Enterprises of all types and sizes are realizing that data sets being stored or archived in silos or in clouds—information they might have had considered too old or irrelevant, or only for regulation purposes—may have great potential value. It’s all about looking at a business’ history, making cogent queries, discovering insights and projecting what is likely to happen in the future, in order to become more customer-centric and inventory-effective. These companies are going into the internal business of analyzing data. As a result, organizations are in search of the necessary tools and information to take full advantage of the potential this movement offers. However, big data brings big hype, and big hype only brings big confusion of what’s what in the data market. In this slide show, eWEEK and Gary Nakamura, CEO of data application infrastructure provider Concurrent, discuss—and dismiss—the biggest myths that are disrupting the big data industry. Some of what turns out to be a myth may surprise you.

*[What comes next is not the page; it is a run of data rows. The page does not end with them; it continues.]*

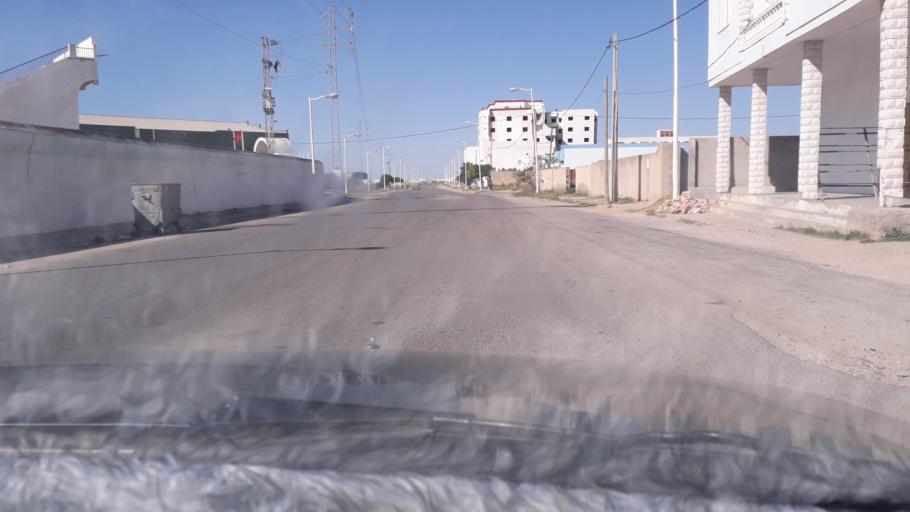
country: TN
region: Safaqis
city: Al Qarmadah
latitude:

Myth 1: We Must Hire a Hadoop Expert

Hadoop is built on intricate concepts such as MapReduce, YARN, Spark and Hadoop Distributed File Systems (HDFS), and the constant change and announcements of subsystem-level technology further convolute the picture. Plenty of products and tools reduce the complexity and shield users entirely from this. There are open-source application frameworks and commercial products that significantly improve productivity and accessibility when working with Hadoop, up to the point where companies can use internal resources to execute on their big data strategy: enterprise Java developers, data warehouse developers and data analysts can quickly and easily leverage Hadoop.

Myth 2: Buying a Big Data Solution Means I’m Using Big Data

You’ve just convinced your organization to adopt a big data strategy, and you’ve purchased a solution. What’s next? Enterprises often get stuck at a point where they have the hardware and Hadoop software in place but don’t have the skill set to take advantage of it. Using big data means that you are using your data, executing a data strategy and helping your business with cost savings, revenue opportunities or additional insights. The key is lowering the bar for your organization to execute and deliver data products as quickly as possible. Delivering and running these production applications reliably and on time is the next set of challenges. When you achieve this level, you will know because your users will want more.

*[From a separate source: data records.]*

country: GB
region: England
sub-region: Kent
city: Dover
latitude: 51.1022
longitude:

Myth 3: Big Data Is a Fad That Will Go Away in a Few Years

Ninety percent of the world’s data was created in the last three years. Sticking your head in sand and hoping that it will go away is a career-ending move. We may drop the “big” in big data in a few years, but whether you like it or not, your company will be in the business of data.

Myth 4: Businesses Need One Data Scientist for All Big Data Needs

For too long, businesses have been upholding the myth of the data science hero—the virtuoso who slays dragons and emerges with a treasure of an amazing app based on insights from big data. The truth is they can’t afford to rely on a single data scientist or developer because employees can leave an organization at any time. By building a “big data app factory” of processes and teams, companies can ensure that great work can be done over and over again—regardless of personnel changes.

Myth 5: Traditional Enterprise Data Warehouses Will Go Away

It’s unlikely that the technology of the past will completely go away. Enterprises will continue to rely on traditional enterprise data warehouses (EDWs). However, with the rapid evolution of Hadoop and accompanying products and technologies, the role of the EDW in the enterprise will significantly diminish. The flow of data will change, and it’s likely that Hadoop will be its first stop.

Myth 6: Apache Spark Is the Future of Hadoop

As usual, the new, sexy young object is always the most alluring. Apache Spark is currently one of those: It is a fast and general engine for large-scale, clustered data processing. However, rest assured, another will come along and take its place as the hottest thing on the market. What people often forget is that old reliable is old and reliable for a reason, as it usually has the breadth and depth needed to move your big data project forward. Resist the urge to move to the latest; if it ain’t broke, don’t fix it. Stick with what you know.

Myth 7: Big Data Is Only for the Largest of Enterprises

The “big” in big data is misleading. Everyone—including organizations large and small—is in the business of data. Sure, large enterprises collect massive amounts of data, but the abundance of data that small enterprises can collect and leverage for competitive advantage also can be immense. Just because your data may be small in volume does not mean you shouldn’t have a data strategy in place.

Myth 8: Big Data Is for Hadoop Experts

Enterprises today are rapidly adopting Hadoop to process, manage and make sense of growing volumes of data, and enterprises are now leveraging existing internal resources to drive their data strategies forward. There are now mature, reliable tools readily available for all software engineers to use to unlock the full potential of big data and Hadoop. As a result, no Hadoop expertise is required.